■ LIST OF TASKS
**a.** In the methods text on the mouse experiments, what VA concentration did the Group V and Group IX mice receive in their drinking water?
**b.** Please pick up the methods text on the mouse experiments after its last sentence and write what comes next.

━━━ GIVEN TEXT

After one week for recovery, Group III (sham + B. vulgatus) and Group VII (OVX + B. vulgatus) mice were gavaged with 100 μl of B. vulgatus (ATCC8482, 2.5 × 109 colony-forming units/mouse, ATCC, Manassas, VA, USA; lot number: 70009621), while Group II (sham + NS) and Group VI (OVX + NS) mice were gavaged with 100 μl of NS. We referred to previous publications61 about GM experiments for the dose of B. vulgatus for our study. The B. vulgatus was cultivated according to the product description and harvested in log phase for gavage. All mice were gavaged every other day and continued to feed freely with common food and water under the same environmental conditions. After gavaging for eight weeks, the mice were sacrificed and used for blood and bone measurements.
The Group V (sham operated + drinking VA solution) and Group IX (OVX + drinking VA solution) mice were fed with VA (1.5 mM), the Group IV (sham operated + normal drinking water) and Group VIII (OVX + normal drinking water) mice were fed with water without VA treatment (0 mM). We chose these doses based on our results of VA in vitro experiments (Fig. S3) and a consideration regarding the difference of VA concentration between extracellular fluid (~20% of body weight) of mice and cells in vitro. Therefore, we increased the VA concentration from 1.0 to 1.5 mM when it was administered into the mice. We did not use higher VA concentration since it can lead to a pH-value lower than mouse stomach pH62, and the purpose of our in vivo/in vitro experiments is to verify the protective effect of VA. We referenced a previous study16 to allow the mice to drink water (with/without VA) freely. After eight weeks, the mice were sacrificed for bone/serum measurements.

━━━━━━
━━━ LISTED ENTRIES

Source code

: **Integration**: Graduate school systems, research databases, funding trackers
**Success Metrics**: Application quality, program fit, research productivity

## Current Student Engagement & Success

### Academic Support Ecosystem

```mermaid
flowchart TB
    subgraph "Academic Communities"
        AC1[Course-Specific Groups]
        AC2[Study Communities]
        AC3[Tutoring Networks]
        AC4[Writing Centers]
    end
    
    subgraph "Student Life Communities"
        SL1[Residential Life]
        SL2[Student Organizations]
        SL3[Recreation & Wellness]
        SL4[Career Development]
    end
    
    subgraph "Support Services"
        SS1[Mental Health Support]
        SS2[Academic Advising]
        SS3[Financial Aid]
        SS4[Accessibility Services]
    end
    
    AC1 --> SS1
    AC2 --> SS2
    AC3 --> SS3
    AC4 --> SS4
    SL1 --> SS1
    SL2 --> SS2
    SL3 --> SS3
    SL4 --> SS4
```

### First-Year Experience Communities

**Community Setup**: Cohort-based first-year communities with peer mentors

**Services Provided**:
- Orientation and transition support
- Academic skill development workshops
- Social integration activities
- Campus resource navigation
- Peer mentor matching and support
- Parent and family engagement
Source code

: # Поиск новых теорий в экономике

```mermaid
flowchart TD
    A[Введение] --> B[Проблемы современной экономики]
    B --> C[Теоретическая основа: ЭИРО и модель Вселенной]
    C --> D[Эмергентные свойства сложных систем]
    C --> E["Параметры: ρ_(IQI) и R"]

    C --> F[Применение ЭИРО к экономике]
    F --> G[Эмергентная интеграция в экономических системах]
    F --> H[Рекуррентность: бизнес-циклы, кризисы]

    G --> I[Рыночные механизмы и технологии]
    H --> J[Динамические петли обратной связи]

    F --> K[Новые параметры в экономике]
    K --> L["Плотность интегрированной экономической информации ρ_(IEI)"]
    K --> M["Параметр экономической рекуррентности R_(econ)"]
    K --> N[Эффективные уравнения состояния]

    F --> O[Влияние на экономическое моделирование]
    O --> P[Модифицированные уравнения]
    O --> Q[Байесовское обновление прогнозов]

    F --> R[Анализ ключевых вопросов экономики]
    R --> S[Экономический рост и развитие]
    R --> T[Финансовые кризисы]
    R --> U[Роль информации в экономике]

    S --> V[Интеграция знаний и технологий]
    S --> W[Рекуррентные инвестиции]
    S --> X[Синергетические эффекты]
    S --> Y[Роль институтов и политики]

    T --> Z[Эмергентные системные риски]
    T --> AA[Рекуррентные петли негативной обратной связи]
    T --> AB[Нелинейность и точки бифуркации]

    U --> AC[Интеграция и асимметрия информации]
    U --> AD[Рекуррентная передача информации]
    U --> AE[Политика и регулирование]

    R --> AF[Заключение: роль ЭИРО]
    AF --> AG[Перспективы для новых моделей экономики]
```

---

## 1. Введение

━━━━━━

■ RESPONSES TO THE TASKS
**a.** 1.5 mM

**b.**
The bones were prefixed in 4% paraformaldehyde (Solarbio, Beijing, China) at first. To evaluate bone histomorphology, we used μCT100 (Scanco Medical AG, Bassersdorf, Switzerland) with a resolution of 7.4 μm to measure the quantitative indices of the 5th lumbar vertebral body of the mice (e.g., Tb.N, Tb.Th, Tb.Sp and BV/TV) and to visualize the typical bone microstructure changes for illustration.
Half of the mice bone samples (n = 6/group) were incubated with 10% ethylene diamine tetraacetic acid (EDTA, pH = 7.4, Solarbio, Beijing, China) until the bone was easily penetrated through by a needle without any force. Subsequently, samples were dehydrated in graded ethanol solutions and infiltrated and embedded in paraffin. Then, for each specimen, 5 serial sections (5 μm thick) were cut on a microtome to perform immunohistochemistry-osteocalcin staining (Abcam, Cambridge, UK, 1:1000) and tartrate-resistant acid phosphatase (TRAP) staining (Wako, Osaka, Japan) to respectively assess osteoblastogenesis and osteoclastogenesis of trabecular bone in the 5th lumbar vertebrae. Cells per bone perimeter was used to calculate the number of positive cells. The other mice bone samples (n = 6/group) were infiltrated and embedded in resin. The resin block was sectioned using a microtome and a 6 μm thickness section was prepared to perform hematoxylin-eosin staining (ZSGB-BIO, Beijing, China) and Von Kossa staining (Servicebio, Wuhan, China) to assess bone trabecula and bone mineralization, respectively. We also used enzyme-linked immunosorbent assay (ELISA) kits to measure serum levels of PINP and CTX-I (Elabscience, Wuhan, China), which are markers of bone formation and bone resorption, respectively.
For the statistical analysis, as in previous study61, non-parametric one-way analysis of variance (ANOVA, Kruskal-Wallis test) was performed to identify the differences of relative abundance of B. vulgatus and VA-producing bacteria (Megasphaera elsdenii and Oscillibacter valericigenes)/VA levels/quantitative indices of trabecular bone volume and structure among different mice groups. We further used the non-parametric (Mann–Whitney test)/t-test to identify the difference between groups if the ANOVA results are significant. False discovery rate (q-value) was calculated for multiple testing correction on the p-values (two-sided).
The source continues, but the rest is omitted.